I packed my stuff during the week before and tried to check everything I could off the list except food and clothes. This worked well but I ran out of time in the evenings after work and failed to check out my communications system. It had worked well last time I used it but I had not plugged my cell phone into it for some time. As you will find out later, this was a big mistake. Note to self: Double check all communications gear well before the trip so you will have time for repairs. I have probably spent more time on communications gear than everything else combined. I raised the seat to do something, I forget what, and decided to check the electrolyte in the battery. Good thing I did because it was at the top of the plates. I would have probably lost the battery on the trip if I had not done this. I filled the battery with distilled water and added this to my list of things to check prior to a trip, along with checking communications gear.

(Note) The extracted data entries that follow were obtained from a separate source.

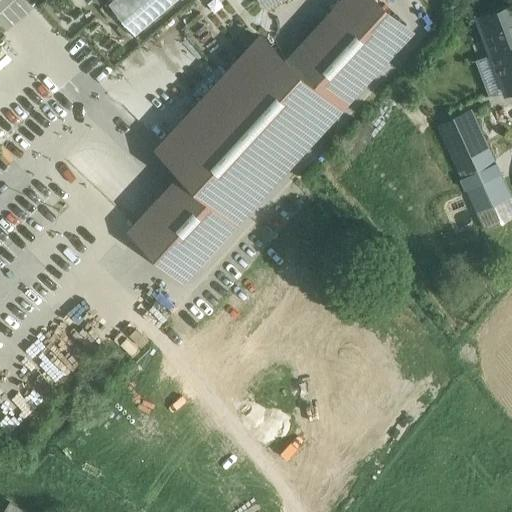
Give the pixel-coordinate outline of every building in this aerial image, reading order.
[(364,0),(346,0),(290,62),(263,36),(163,145),(189,170),(140,223),(188,267),(402,34),(364,0)] [(511,3),(478,16),(491,52),(511,45),(511,3)] [(511,45),(491,52),(506,92),(511,90),(511,45)] [(511,119),(511,104),(499,107),(502,122),(511,119)] [(511,215),(511,197),(471,108),(437,124),(485,228),(511,215)] [(119,176),(110,184),(137,213),(146,204),(119,176)] [(28,511),(10,501),(3,511),(28,511)]
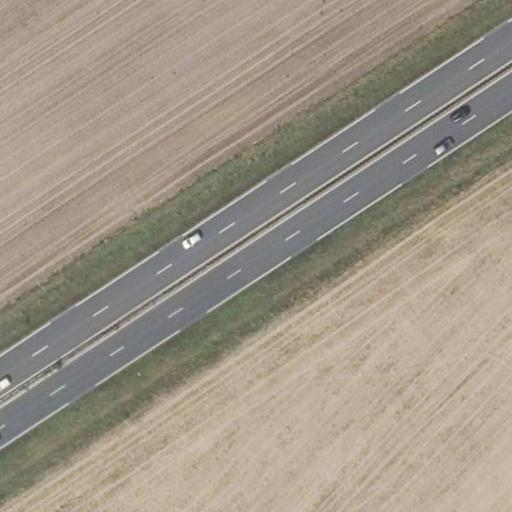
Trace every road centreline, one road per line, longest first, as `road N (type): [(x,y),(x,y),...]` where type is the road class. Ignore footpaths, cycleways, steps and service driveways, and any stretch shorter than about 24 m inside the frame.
road 1 (primary): [(0,428),(511,91)]
road 2 (primary): [(511,40),(0,377)]
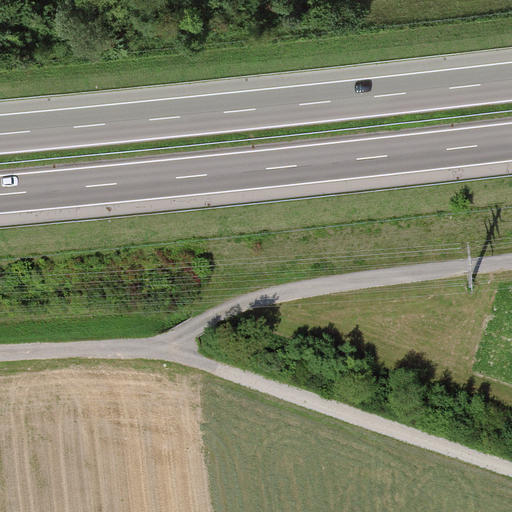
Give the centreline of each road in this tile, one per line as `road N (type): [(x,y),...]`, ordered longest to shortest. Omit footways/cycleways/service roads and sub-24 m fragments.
road 1 (track): [(511,472),(162,350),(0,357)]
road 2 (motorway): [(0,194),(511,141)]
road 3 (motorway): [(511,81),(0,134)]
road 4 (track): [(511,262),(255,305),(162,350)]
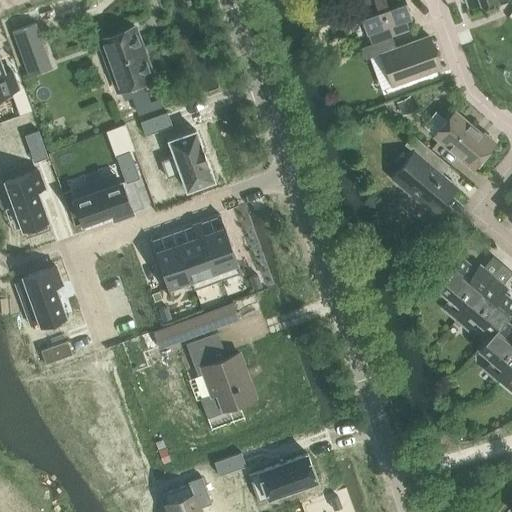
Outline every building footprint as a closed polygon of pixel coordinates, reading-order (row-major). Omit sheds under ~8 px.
[(371,42),(362,45),(362,46),(392,35),(401,32),(397,21),(411,16),(405,0),(358,0),(363,14),(361,15),(366,31),(367,30),(371,42)] [(36,22),(12,31),(24,65),(48,56),(36,22)] [(145,50),(137,25),(97,39),(115,90),(152,77),(142,51),(145,50)] [(429,35),(396,47),(392,35),(362,46),(366,57),(381,52),(393,86),(441,68),(429,35)] [(0,60),(0,94),(18,88),(12,69),(4,72),(0,60)] [(396,101),(402,113),(416,106),(410,94),(396,101)] [(483,133),(482,135),(454,111),(433,136),(472,168),(494,142),(483,133)] [(145,135),(172,125),(167,112),(141,121),(145,135)] [(175,156),(161,160),(168,177),(181,172),(187,189),(214,179),(210,169),(200,140),(199,140),(196,129),(169,139),(175,156)] [(48,157),(38,130),(25,135),(34,162),(48,157)] [(431,166),(439,157),(411,133),(403,143),(412,151),(390,176),(434,213),(457,187),(431,166)] [(140,178),(130,151),(116,156),(126,183),(140,178)] [(38,169),(5,181),(26,237),(51,228),(37,190),(44,187),(38,169)] [(119,182),(72,199),(80,224),(110,214),(113,221),(131,215),(119,182)] [(197,235),(178,242),(195,288),(217,280),(200,234),(204,232),(200,221),(193,224),(197,235)] [(204,232),(200,234),(217,280),(240,272),(241,272),(224,225),(223,225),(204,232)] [(156,250),(154,250),(168,288),(169,288),(191,280),(194,289),(195,288),(178,242),(156,250)] [(448,316),(454,321),(502,264),(493,256),(484,266),(480,262),(473,270),(459,259),(436,286),(449,297),(440,307),(449,315),(448,316)] [(479,322),(491,332),(492,333),(502,321),(503,322),(511,310),(511,303),(501,295),(508,287),(504,283),(511,272),(511,271),(502,264),(454,321),(460,326),(461,325),(470,333),(479,322)] [(56,265),(23,277),(41,324),(65,315),(55,286),(62,283),(56,265)] [(257,274),(250,277),(254,288),(262,285),(257,274)] [(153,331),(122,343),(133,373),(149,368),(143,353),(239,317),(233,302),(153,332),(153,331)] [(159,309),(163,320),(171,318),(167,306),(159,309)] [(492,378),(497,382),(511,363),(511,329),(503,322),(502,321),(492,333),(491,332),(478,349),(490,359),(482,369),(492,378)] [(200,366),(211,394),(199,398),(206,417),(226,410),(225,408),(254,396),(238,352),(225,356),(216,331),(190,341),(199,367),(200,366)] [(46,363),(73,353),(68,340),(41,349),(46,363)] [(511,363),(497,382),(503,387),(511,394),(511,363)] [(166,448),(158,451),(163,463),(171,460),(166,448)] [(241,452),(214,461),(219,475),(246,465),(245,462),(241,452)] [(307,453),(249,474),(259,501),(317,480),(307,453)] [(169,511),(200,511),(199,508),(212,503),(202,476),(188,481),(189,483),(163,493),(169,511)] [(342,507),(338,495),(330,498),(334,510),(342,507)]
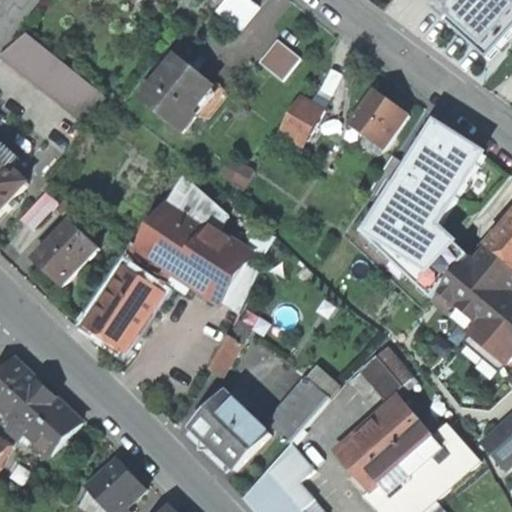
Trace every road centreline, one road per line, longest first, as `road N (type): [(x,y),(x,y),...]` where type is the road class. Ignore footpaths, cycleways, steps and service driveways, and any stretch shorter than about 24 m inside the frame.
road 1 (tertiary): [(217,511),(18,308)]
road 2 (residential): [(352,0),(511,124)]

The day I left home I took off from work early that Friday, October 15th, and used my list to check things off as they were packed. I packed most of my clothing that afternoon, which is my usual packing method. Printing up a standard list really helps me remember things and keeps me from worrying about what I am forgetting. I add to and take away from the list each time I return from a trip to keep it fresh and keep from taking unnecessary stuff. On a bike, too much stuff just gets in the way and hauling it in and out of motel rooms at night is no fun.